##### Page text
Options to consider: 

  • Adopt a layered approach to collecting intelligence, such as strategic, tactical and operational threat intelligence. 
  • Ensure threat intelligence is relevant, insightful, contextual and actionable. 
  • Review threat intelligence on a regular basis. 
  • Keep a record of all the actions you’ve taken as a result of threat intelligence, such as applying vendor updates to software. 
  • Communicate the analysis of threat intelligence with relevant staff members. 
  • Share threat intelligence with other organisations that may benefit.
  • Factor new risks into security risk assessments on a regular basis.

 

Implement network security management to protect the IT infrastructure from being compromised. 

Options to consider: 

  • Complete a mapping exercise of the whole network. 
  • Document processes for the management of network security in a policy. 
  • Assign responsibilities for the management of network security to relevant staff. 
  • Implement internal and external firewalls and intrusion detection systems. 
  • Document firewall rules. 
  • Ensure open connections on firewalls are subject to approval by an authorised staff member. 
  • Monitor incoming and outgoing network traffic for potential security threats. 
  • Use air gapped equipment for high-risk processing activities. 
  • Apply technologies to the network, such as authentication and encryption.

 

Divide larger networks into separate network domains to improve the security of network boundaries and control network traffic. 

Options to consider: 

  • Keep network domains separate to the public network. 
  • Ensure each network boundary is clearly defined. 
  • Keep sensitive or critical information secured in a separate network with higher network traffic controls.
  • Use separate networks for connections with external organisations.
  • Have independent authentication and encryption controls for each network.
  • Manage access controls at a user-level.

 

Monitor the lifespan of current software assets and take measures to mitigate any risks.

Options to consider: 

  • Keep a log of all operating systems and software in use.
  • Assess the risk of using unsupported operating systems (eg Windows XP, Windows Server 2008).
  • Keep a documented list of all software and applications running on operating systems which are approaching the end of life. 
  • Apply appropriate mitigating controls for continuing to use unsupported software.
  • Consult software vendors or developers directly, or subscribe to service updates, to get advanced notice of end of life.
  • Separate devices with unsupported software or operating systems on a separate network or air-gap them?

 

Identify vulnerabilities in your network and conduct regular vulnerability scanning.

Options to consider: 

  • Assign responsibility for applying fixes. 
  • Implement a process for following up on any risks identified during vulnerability scans. 
  • Have a schedule of penetration (pen) tests that are carried out by independent external providers. 
  • Periodically change the external provider of pen testing. 
  • Report the findings of vulnerability scans and pen testing to an appropriate level of management.

 

Establish effective patch management practices so that the risk that vulnerabilities are exploited are mitigated.

Options to consider: 

  • Implement a patch management policy. 
  • Assign responsibilities for installing the latest patches to software assets to fix any vulnerabilities. 
  • Test patches prior to their implementation. 
  • If you are reliant on third parties, gain assurances that they have applied patches, including critical or urgent security patches, or they have provided them in an appropriate timeframe?

 

Strictly control or prohibit staff use of internet sites, social media, messaging platforms and apps to minimise risk. 

Options to consider: 

  • Maintain a record of approved internet sites and apps.
  • Use URL or web content filtering to block specific websites or categories of websites. 
  • Restrict staff from downloading unauthorised apps onto organisation owned mobile devices. 
  • Train staff on the professional use of internet sites, social media and messaging platforms.
  • Have an acceptable use policy for organisation-owned devices that staff are required to read and sign periodically.
##########
##### Extracted material
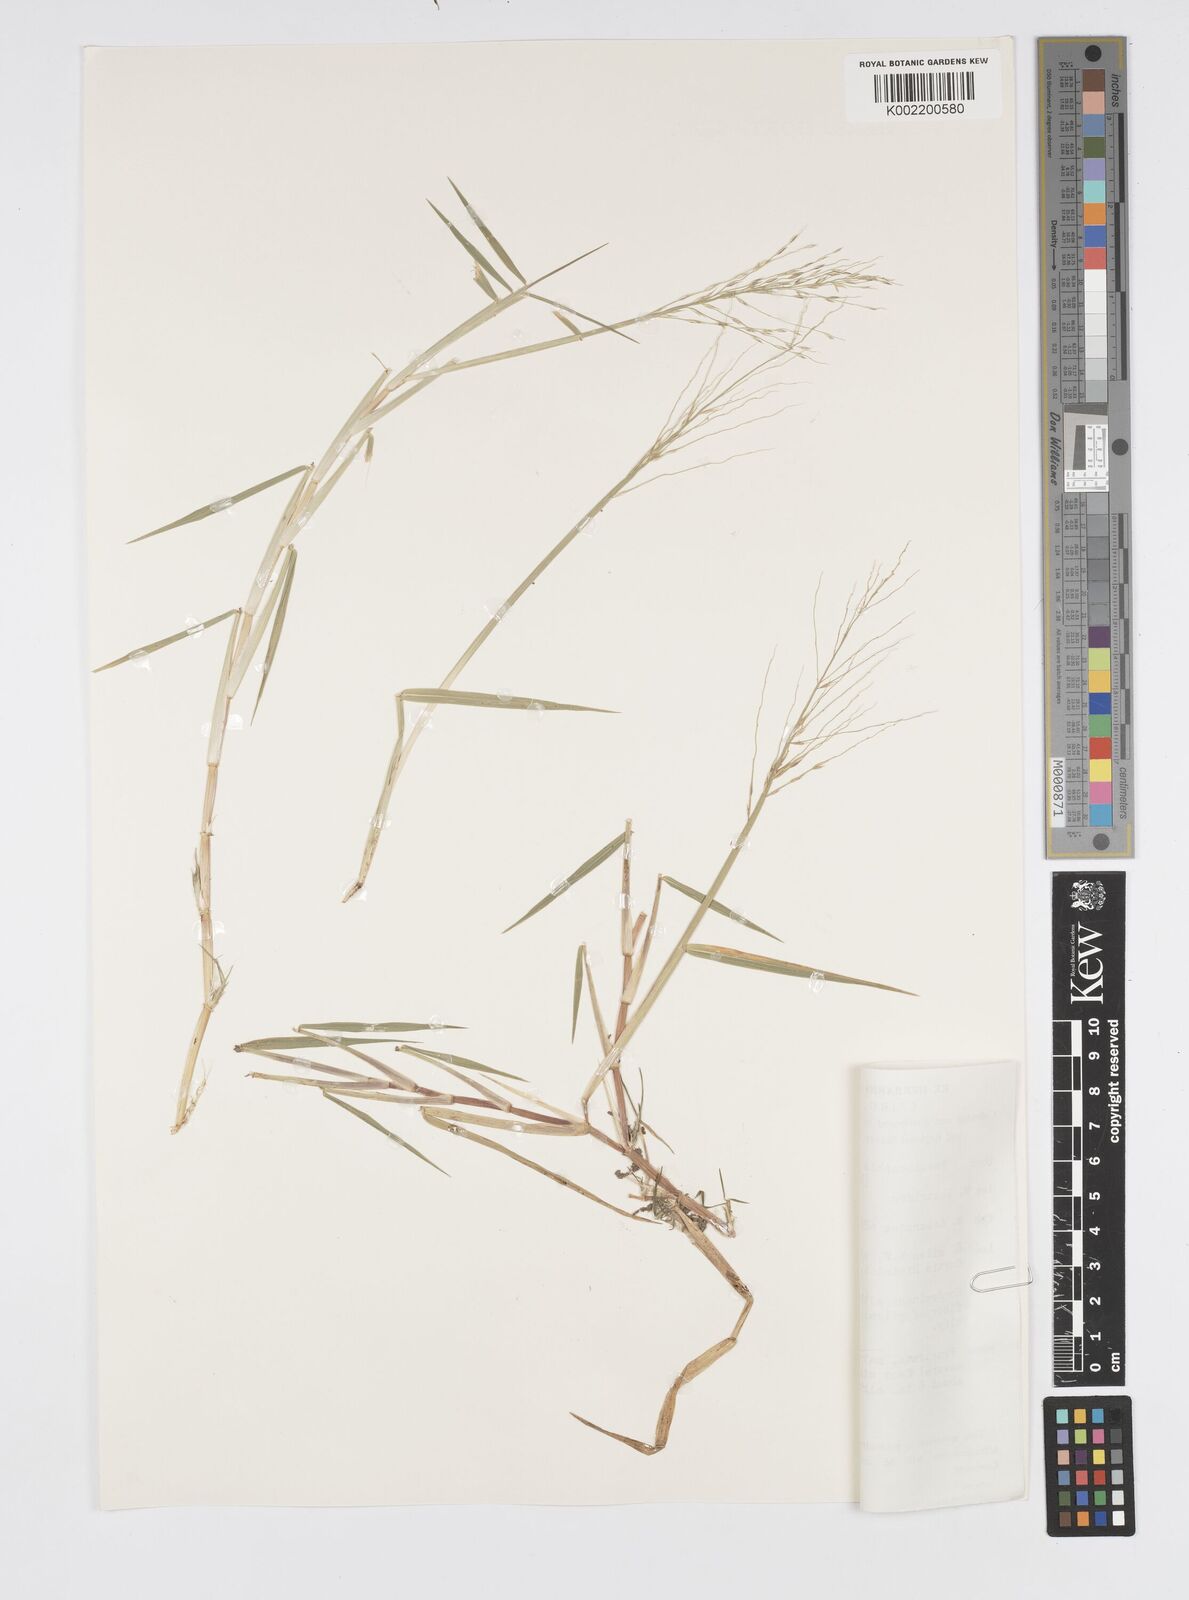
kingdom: Plantae
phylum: Tracheophyta
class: Liliopsida
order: Poales
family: Poaceae
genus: Pseudoraphis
##########
Your instructions:
Please answer these questions from the security guidance:
(a) What kind of equipment does it suggest for high-risk processing activities?
(b) Which two operating systems does it give as examples of unsupported ones?
(c) Who should carry out the scheduled penetration tests?
The lines come from a different source than the security guidance.

Response to this exercise:
(a) Air gapped equipment
(b) Windows XP and Windows Server 2008
(c) Independent external providers